Ramey J W, Krummen L A, Wilfinger W W, Highsmith R F, Baldwin D M
Endocrinology. 1987 Apr;120(4):1514-20. doi: 10.1210/endo-120-4-1514.
The purpose of this study was to investigate the effects of lowering the extracellular calcium concentration on GnRH-stimulated LH glycosylation and LH translation, as measured by the incorporation of [3H]glucosamine (3H-Gln) and [35S]methionine (35S-Met) into immunoprecipitable LH. Cultured anterior pituitary cells, previously exposed to estradiol (5 X 10(-10) M) to maximize precursor incorporation were incubated for 4 h in normal calcium (2.5 mM) or low calcium medium (less than 15 microM) containing radiolabeled precursors with or without 1 nM GnRH. In the presence of normal calcium, GnRH significantly increased 3H-Gln-labeled LH in the medium (278%) and cells (290%), as well as total (cells plus medium) 3H- Gln LH (280%) compared to the control value (no GnRH). GnRH also significantly increased the 35S-Met LH released into the medium (164%) and total 35S-Met LH (186%) over control values. Depletion of extracellular calcium completely inhibited GnRH-stimulated 3H-Gln LH and 35S-Met LH production. Total immunoreactive LH (iLH), as measured by RIA, was also increased significantly by GnRH treatment in the presence of calcium, but this response was prevented by removal of calcium from the medium. Lowering extracellular calcium had no effect on cellular uptake or incorporation of 3H-Gln or 35S-Met into total trichloroacetic acid-precipitable protein. Approximately 80% of newly synthesized LH was released into the medium in all treatment groups independent of whether calcium or GnRH was present. The specific activity (disintegrations per min/microgram iLH) of radiolabeled LH released into the medium was significantly reduced by treatment with GnRH due to the large amount of unlabeled iLH released into the medium. However, when the cells were incubated in low calcium, the SA of 3H-Gln LH and 35S-Met LH in the medium was unaltered by GnRH, whereas GnRH-stimulated iLH release was inhibited. We conclude that GnRH stimulation of LH glycosylation and LH apoprotein synthesis involves extracellular calcium-dependent events, and the release of newly synthesized LH is closely coupled to LH biosynthesis and is less dependent on extracellular calcium, whereas the GnRH-stimulated release of previously synthesized, stored LH is dependent on extracellular calcium.
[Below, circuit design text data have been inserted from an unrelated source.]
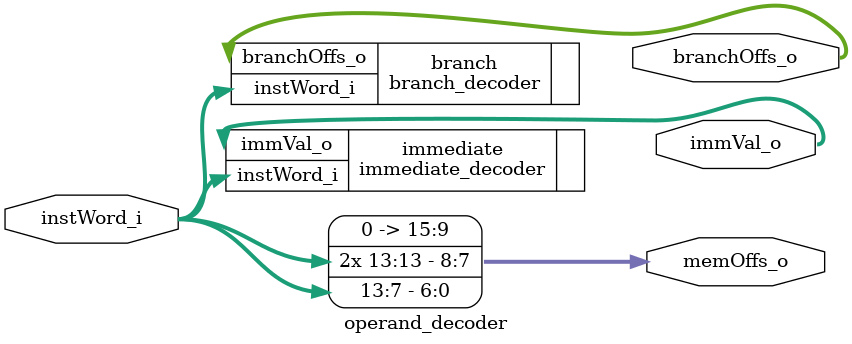
<source format=sv>




module operand_decoder
#(
	parameter WORD = 16
 )
(
	input wire[WORD-1:0] instWord_i,
	output reg[WORD-1:0] branchOffs_o, immVal_o, memOffs_o
);

branch_decoder branch (
	.instWord_i  (instWord_i),
	.branchOffs_o(branchOffs_o)
);

immediate_decoder immediate (
	.instWord_i(instWord_i),
	.immVal_o  (immVal_o)
);

localparam MEM_H = 13;
localparam MEM_L = 7;
localparam MEM_SXT = WORD-1 - MEM_H;

assign memOffs_o = {{MEM_SXT{instWord_i[MEM_H]}}, instWord_i[MEM_H:MEM_L]};

endmodule
</source>
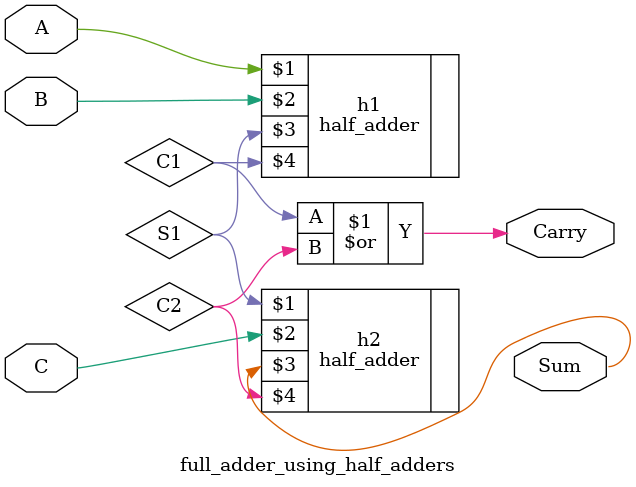
<source format=v>

module full_adder_using_half_adders(input A,B,C, output Sum,Carry);
  wire S1,C1,C2;
  half_adder h1(A,B,S1, C1);
  half_adder h2(S1, C, Sum, C2);
  assign Carry = C1 | C2;
endmodule

</source>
本研究的目的是通过检测[3H]葡糖胺(3H-Gln)和[35S]甲硫氨酸(35S-Met)掺入可免疫沉淀的促黄体生成素(LH)的情况,来研究降低细胞外钙浓度对促性腺激素释放激素(GnRH)刺激的LH糖基化和LH翻译的影响。将先前暴露于雌二醇(5×10⁻¹⁰ M)以最大化前体掺入的培养垂体前叶细胞,在含有放射性标记前体且添加或不添加1 nM GnRH的正常钙(2.5 mM)或低钙培养基(小于15 μM)中孵育4小时。在正常钙存在的情况下,与对照值(无GnRH)相比,GnRH显著增加了培养基中(278%)和细胞中(290%)3H-Gln标记的LH,以及总的(细胞加培养基)3H-Gln LH(280%)。GnRH还使释放到培养基中的35S-Met LH(164%)和总的35S-Met LH(186%)显著高于对照值。细胞外钙的耗尽完全抑制了GnRH刺激的3H-Gln LH和35S-Met LH的产生。通过放射免疫分析(RIA)测量的总免疫反应性LH(iLH),在有钙存在的情况下,GnRH处理也使其显著增加,但培养基中钙的去除阻止了这种反应。降低细胞外钙对细胞摄取或3H-Gln或35S-Met掺入总的三氯乙酸可沉淀蛋白没有影响。在所有处理组中,无论是否存在钙或GnRH,大约80%新合成的LH释放到培养基中。由于大量未标记的iLH释放到培养基中,用GnRH处理显著降低了释放到培养基中的放射性标记LH的比活性(每分钟衰变数/微克iLH)。然而,当细胞在低钙条件下孵育时,培养基中3H-Gln LH和35S-Met LH的比活性不受GnRH影响,而GnRH刺激的iLH释放受到抑制。我们得出结论,GnRH刺激的LH糖基化和LH载脂蛋白合成涉及细胞外钙依赖性事件,新合成的LH的释放与LH生物合成密切相关且对细胞外钙的依赖性较小,而GnRH刺激的先前合成、储存的LH的释放则依赖于细胞外钙。